PFStorer: Personalized Face Restoration and Super-Resolution
Tuomas Varanka, Tapani Toivonen, Soumya Tripathy, Guoying Zhao, Erman Acar
TL;DR
PFStorer presents a principled approach to personalized face restoration by injecting identity-specific priors into a strong base diffusion restoration model through trainable adapters. It preserves base priors with a learnable gamma balance and employs a generative regularizer to prevent identity leakage from low-quality inputs, enabling faithful, high-fidelity restoration across multiple identities and degradations. The method adopts an alignment-free training pipeline and synthetic noise modeling to simulate real-world conditions, achieving superior identity preservation in both quantitative metrics and a user study.

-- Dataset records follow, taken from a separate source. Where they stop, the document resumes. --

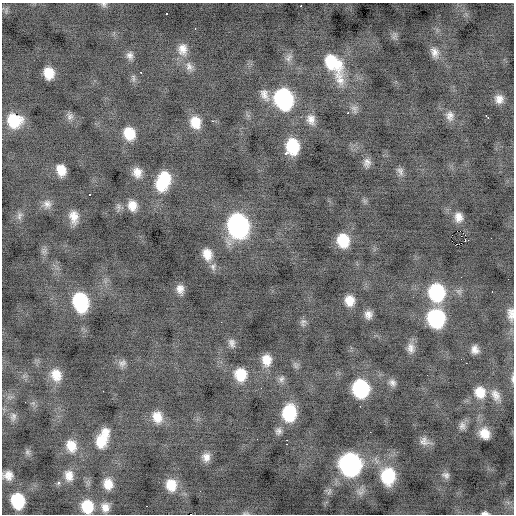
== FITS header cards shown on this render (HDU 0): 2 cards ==
NAXIS1  =                  512 / Axis length
NAXIS2  =                  512 / Axis length

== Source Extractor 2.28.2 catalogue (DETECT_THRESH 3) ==
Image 512 x 512 px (HDU 0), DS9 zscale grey, 1 PNG px = 1 image px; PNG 516 x 516 px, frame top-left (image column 1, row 512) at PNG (2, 3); no overlay
Background -0.409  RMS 1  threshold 2.99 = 3 sigma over >= 5 px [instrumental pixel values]
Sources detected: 103; all 103 listed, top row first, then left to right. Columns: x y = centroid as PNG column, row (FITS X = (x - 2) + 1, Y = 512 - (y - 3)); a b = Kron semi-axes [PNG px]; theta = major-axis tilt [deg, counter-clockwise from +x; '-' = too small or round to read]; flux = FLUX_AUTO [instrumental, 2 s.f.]
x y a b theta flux
104 4 9 7 -13 190
301 5 3 2 - 120
6 11 8 5 -90 170
166 14 3 2 - 160
195 29 3 2 - 92
394 36 13 4 69 180
182 49 17 13 -86 860
435 52 15 10 -71 530
130 56 11 9 -80 360
289 58 14 8 50 370
334 65 36 17 -59 3700
189 67 14 10 -67 500
49 73 10 9 - 1300
133 78 11 6 -86 210
264 95 19 11 -65 640
283 99 16 13 -69 11000
499 99 10 9 - 550
354 109 12 8 -77 310
348 113 3 2 - 180
450 116 14 11 -86 480
70 117 10 9 - 310
488 117 5 2 - 210
311 119 14 11 -78 600
14 121 15 14 - 2300
212 121 3 2 - 210
195 122 13 11 -70 1200
129 133 13 11 -69 1600
292 146 13 10 -84 2900
286 153 3 3 - 1300
367 162 11 9 79 370
61 170 10 8 -71 980
400 171 11 8 -59 290
137 172 12 10 -68 680
163 181 19 12 68 3100
89 195 3 3 - 380
47 204 12 11 - 470
132 206 14 11 -76 780
19 216 12 7 79 280
74 217 15 10 -82 780
459 217 12 10 -77 600
238 226 17 13 -74 18000
460 231 2 2 - 330
343 240 12 10 -76 2100
466 240 5 2 - 95
44 251 8 4 37 160
207 254 15 11 -74 930
213 267 11 8 81 310
461 277 2 2 - 33
180 289 11 8 -80 500
436 292 15 13 -82 5700
492 292 3 2 - 94
349 301 11 9 -84 920
80 302 16 12 -76 5600
511 314 20 10 -87 640
368 315 8 7 - 430
436 318 14 13 - 7100
221 322 2 2 - 33
303 322 11 8 86 230
232 343 12 8 -70 340
411 348 14 10 -79 480
475 350 9 8 - 460
266 360 13 10 -85 940
122 363 12 9 24 310
295 365 10 7 -60 200
240 374 14 12 -78 1700
56 375 12 10 -74 1300
512 378 11 4 -89 190
281 379 10 8 54 280
392 383 10 9 - 320
261 388 2 2 - 160
360 388 13 12 - 7000
103 391 2 2 - 33
480 392 15 14 - 1200
496 395 18 11 -63 670
360 406 2 2 - 580
289 413 15 12 85 3700
13 417 12 9 82 330
157 417 14 12 -69 990
462 426 12 8 83 330
278 431 10 8 68 280
370 432 2 2 - 190
484 433 10 9 - 900
102 439 20 10 67 1900
287 440 2 2 - 85
424 441 14 9 -22 450
287 444 3 2 - 440
71 446 16 13 -71 1200
27 452 9 6 -62 200
206 457 12 10 78 530
350 464 15 14 - 18000
8 475 11 10 - 600
446 475 11 8 -24 290
69 476 15 12 -82 780
388 476 18 15 -90 3100
58 483 5 4 - 190
108 484 13 11 -79 960
171 485 16 14 -80 1300
18 501 14 11 -77 3200
87 507 15 13 -76 1900
105 507 13 11 -90 670
245 513 13 2 4 120
485 513 7 4 -1 190
191 514 2 2 - 110
At the frame edge (FLAGS 8, measured only in part): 7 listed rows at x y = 104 4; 511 314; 512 378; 87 507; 245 513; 485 513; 191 514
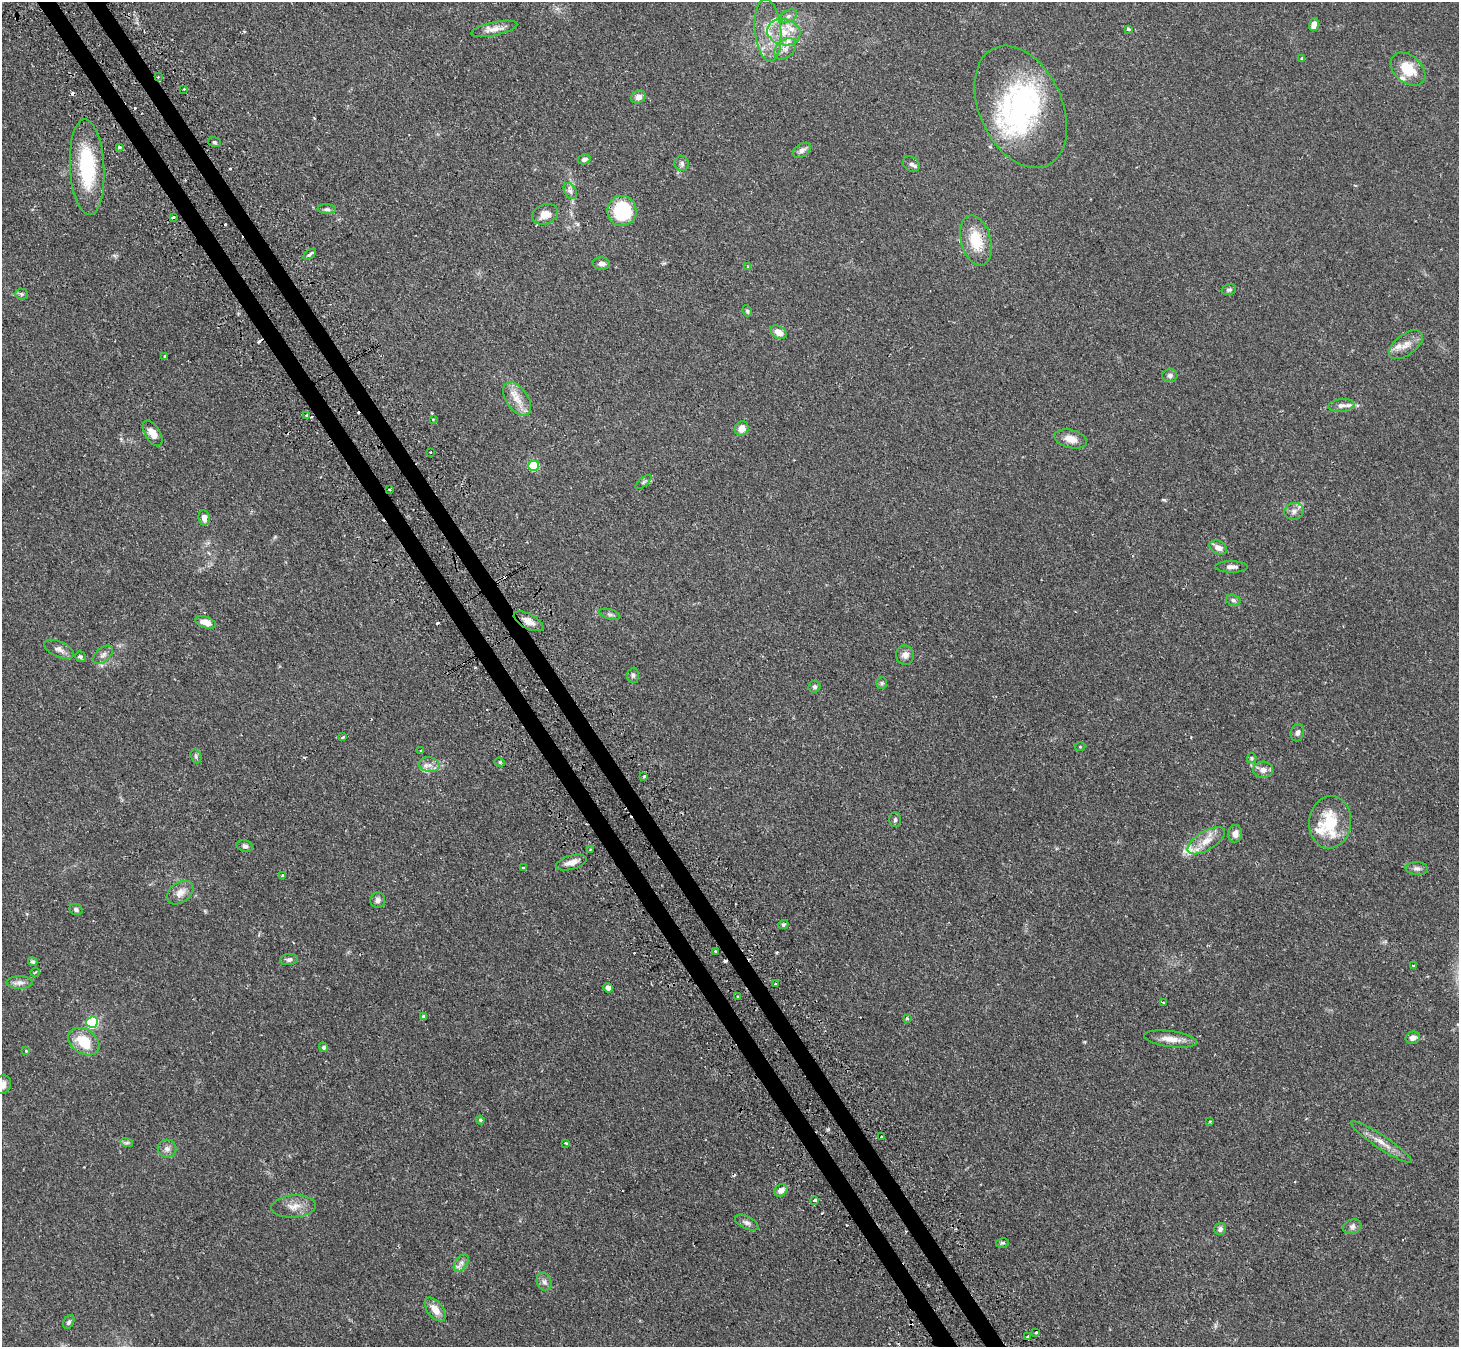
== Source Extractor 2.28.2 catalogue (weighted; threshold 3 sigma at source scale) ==
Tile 11 of 4 x 4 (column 3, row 3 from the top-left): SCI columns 2949-4405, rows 1517-2861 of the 5894 x 5862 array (HDU 1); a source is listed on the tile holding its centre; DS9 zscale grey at full resolution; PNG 1461 x 1349 px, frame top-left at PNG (2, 2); each listed source drawn as its Kron ellipse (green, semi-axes under 4 px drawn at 4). Shown black and unused: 3% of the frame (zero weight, under 2 of 3 exposures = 3% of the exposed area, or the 3 px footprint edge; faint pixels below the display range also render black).
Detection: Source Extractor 2.28.2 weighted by HDU 2 'WHT'; one run over the whole footprint, this tile lists its part. Background 0.0965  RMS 0.0064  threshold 0.0288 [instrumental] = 3 sigma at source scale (4.5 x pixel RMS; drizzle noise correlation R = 1.50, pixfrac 1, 0.05/0.05 arcsec/px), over >= 5 px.
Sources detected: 152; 1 inside a brighter object's white glare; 15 cosmic-ray / hot-pixel residue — neither listed nor drawn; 11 inside a brighter listed object's ellipse — not listed separately; the other 125 listed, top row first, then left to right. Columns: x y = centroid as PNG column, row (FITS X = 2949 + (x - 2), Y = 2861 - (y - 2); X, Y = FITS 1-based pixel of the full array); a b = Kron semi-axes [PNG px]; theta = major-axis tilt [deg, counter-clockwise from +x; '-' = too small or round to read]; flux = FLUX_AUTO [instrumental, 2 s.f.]
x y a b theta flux
788 16 9 5 28 2.1
1314 25 6 4 72 4.4
494 29 23 6 12 5.2
1128 29 3 3 - 2
768 30 31 13 -84 16
784 32 17 13 -14 11
785 49 13 8 44 4
1302 58 4 3 - 0.73
1408 69 20 13 -41 16
158 77 3 3 - 0.8
184 89 2 2 - 0.54
638 97 7 6 - 3.5
1021 107 64 41 -66 97
214 142 7 5 -15 1.1
119 147 3 3 - 4.9
802 150 10 6 34 2.5
584 159 6 5 - 2.1
682 163 7 7 - 1.9
911 164 9 6 -36 2
87 167 48 17 -87 46
570 191 9 5 -60 2.1
327 209 9 5 -1 1.4
622 211 15 14 - 42
545 214 13 10 21 6.2
173 217 3 2 - 1.3
976 240 26 15 -75 19
310 254 7 3 34 3.4
601 264 8 6 -7 2.7
748 267 3 3 - 0.63
1229 290 7 5 16 1.3
21 294 6 5 - 1.2
747 311 6 4 -61 1.3
778 332 9 6 -30 6.1
1406 345 20 10 37 6.2
165 356 3 3 - 2.1
1170 375 7 6 - 2
517 399 19 11 -55 8.2
1341 405 13 6 6 2.9
307 416 3 3 - 3
433 419 3 3 - 0.66
742 428 7 6 - 6.2
152 433 14 7 -59 6.5
1071 439 17 9 -14 6.7
430 452 2 2 - 0.48
534 466 5 5 - 36
643 482 10 3 40 0.96
390 489 3 2 - 0.82
1294 511 10 8 12 3.1
204 518 7 5 -80 4.5
1218 547 9 6 -24 4
1231 567 16 5 -1 3
1233 600 7 5 -17 1.5
610 614 11 5 -16 1.6
529 621 16 7 -27 5.9
205 622 11 5 -19 5.4
59 649 16 7 -24 3.5
103 655 11 7 40 2.5
905 655 10 9 - 3.1
81 657 5 5 - 1.1
633 675 8 6 87 1.5
882 683 6 5 - 1
815 687 6 5 - 1.5
1297 733 9 6 76 2.1
343 737 4 3 - 0.91
1080 747 5 3 - 0.53
421 750 3 2 - 0.5
196 756 7 5 -71 1.2
1252 758 5 4 - 0.8
500 762 5 4 - 0.9
429 765 10 7 -9 3.3
1263 770 10 8 2 3.7
644 776 4 3 - 1.1
895 820 7 5 89 1.4
1330 822 26 21 83 26
1235 834 8 7 - 4.1
1206 841 21 9 31 8.4
245 846 8 5 -14 1.7
590 849 3 2 - 0.54
571 863 16 7 16 4.7
523 868 3 2 - 0.82
1417 868 11 6 -4 2.4
283 875 3 2 - 0.92
180 893 15 10 36 5.2
378 900 7 7 - 2.2
76 909 7 5 -27 1.4
783 924 5 4 - 1.3
715 952 3 2 - 0.96
289 960 9 5 7 1.9
33 962 5 4 - 1.1
1413 966 3 3 - 0.78
35 972 4 3 - 0.61
19 982 13 6 0 3
775 984 3 2 - 0.71
608 988 5 4 - 3.2
738 997 3 2 - 0.9
1163 1003 3 2 - 0.86
424 1017 4 4 - 2.4
907 1018 3 3 - 1.5
92 1022 6 5 - 73
1413 1038 7 6 - 3.2
1171 1039 26 8 -7 7.1
84 1042 17 12 -33 18
323 1047 4 4 - 1.3
26 1051 4 3 - 0.47
3 1085 9 8 - 3.4
480 1120 4 4 - 0.87
1210 1121 4 3 - 0.48
881 1137 3 2 - 1.4
1381 1142 36 6 -33 7.3
127 1143 6 4 -17 1.2
566 1143 4 3 - 0.87
167 1149 9 9 - 2.9
781 1190 7 5 37 3.9
814 1200 3 3 - 4.5
294 1206 22 11 4 6.7
747 1223 13 6 -26 2.5
1352 1226 9 7 20 2.2
1220 1229 6 6 - 1.8
1002 1243 6 4 13 1
461 1263 9 6 55 2.6
544 1282 9 7 -65 2.3
435 1310 14 7 -52 6.6
69 1322 7 5 62 1.3
1036 1332 3 3 - 2.6
1028 1337 4 3 - 7.4
Overlapping masked pixels (flux is a lower limit): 3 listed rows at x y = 158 77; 976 240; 1028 1337
Isophote crosses this tile's border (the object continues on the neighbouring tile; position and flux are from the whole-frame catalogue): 1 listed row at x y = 3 1085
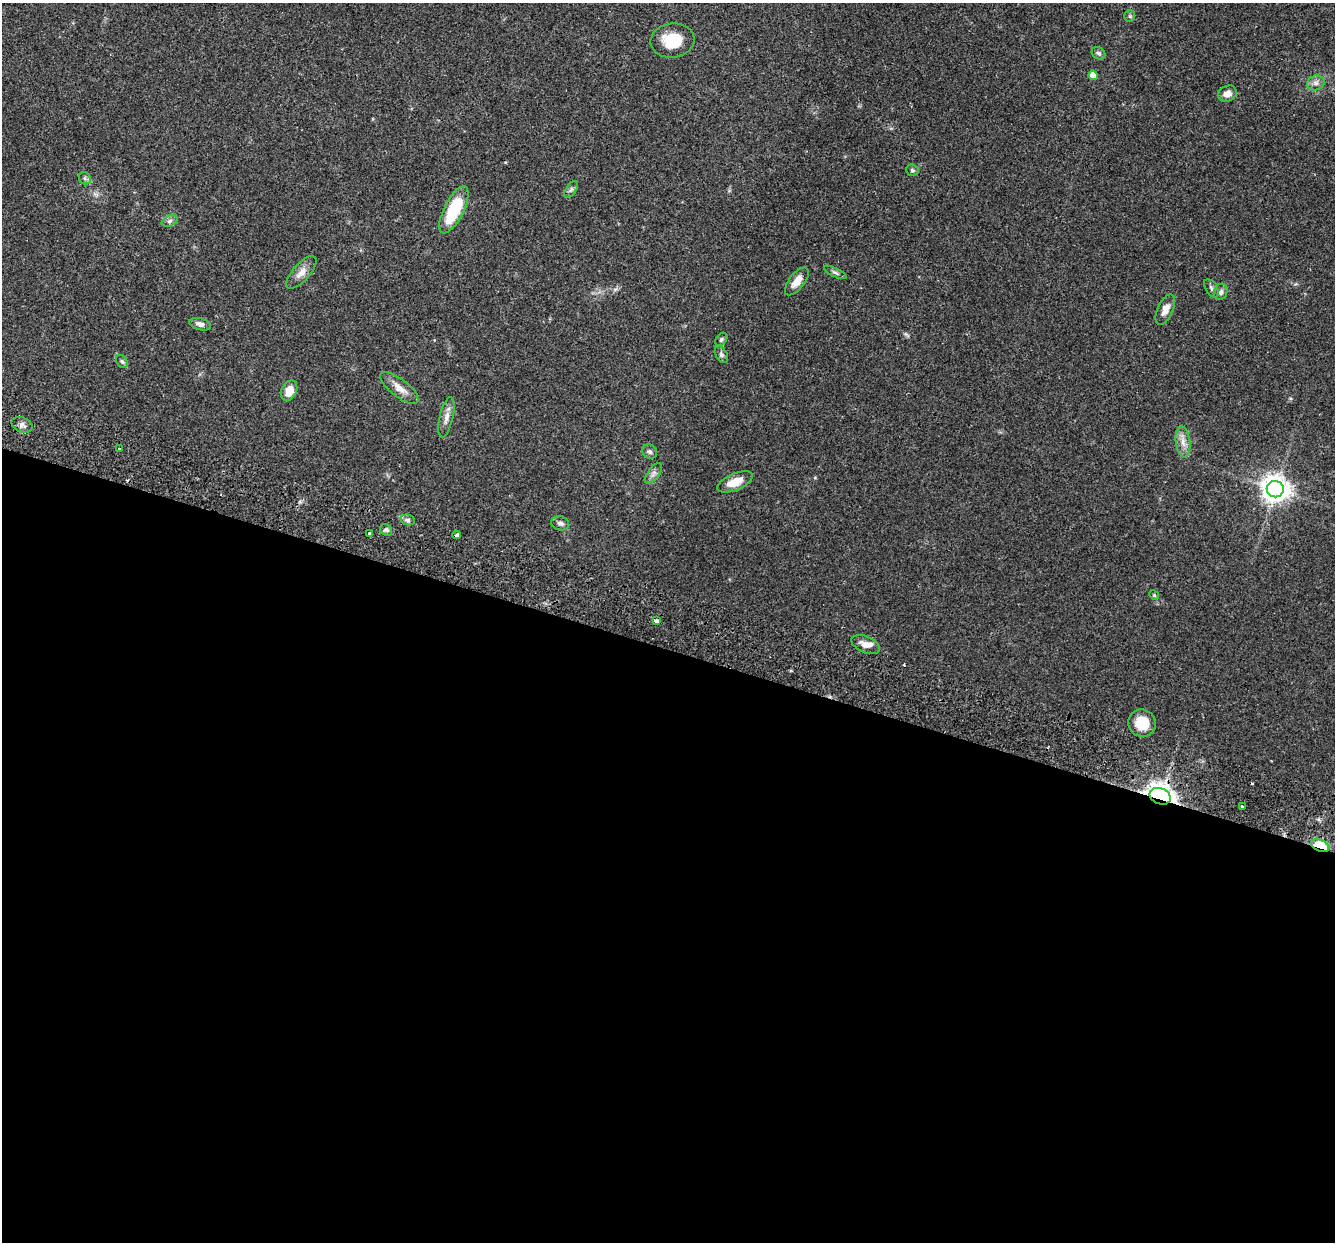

The work demonstrates practical impact for identity-faithful restoration in real-world imagery, while acknowledging limitations related to reference-image bias, computational cost, and diffusion-model artifacts.
Abstract
Recent developments in face restoration have achieved remarkable results in producing high-quality and lifelike outputs. The stunning results however often fail to be faithful with respect to the identity of the person as the models lack necessary context. In this paper, we explore the potential of personalized face restoration with diffusion models. In our approach a restoration model is personalized using a few images of the identity, leading to tailored restoration with respect to the identity while retaining fine-grained details. By using independent trainable blocks for personalization, the rich prior of a base restoration model can be exploited to its fullest. To avoid the model relying on parts of identity left in the conditioning low-quality images, a generative regularizer is employed. With a learnable parameter, the model learns to balance between the details generated based on the input image and the degree of personalization. Moreover, we improve the training pipeline of face restoration models to enable an alignment-free approach. We showcase the robust capabilities of our approach in several real-world scenarios with multiple identities, demonstrating our method's ability to generate fine-grained details with faithful restoration. In the user study we evaluate the perceptual quality and faithfulness of the genereated details, with our method being voted best 61% of the time compared to the second best with 25% of the votes.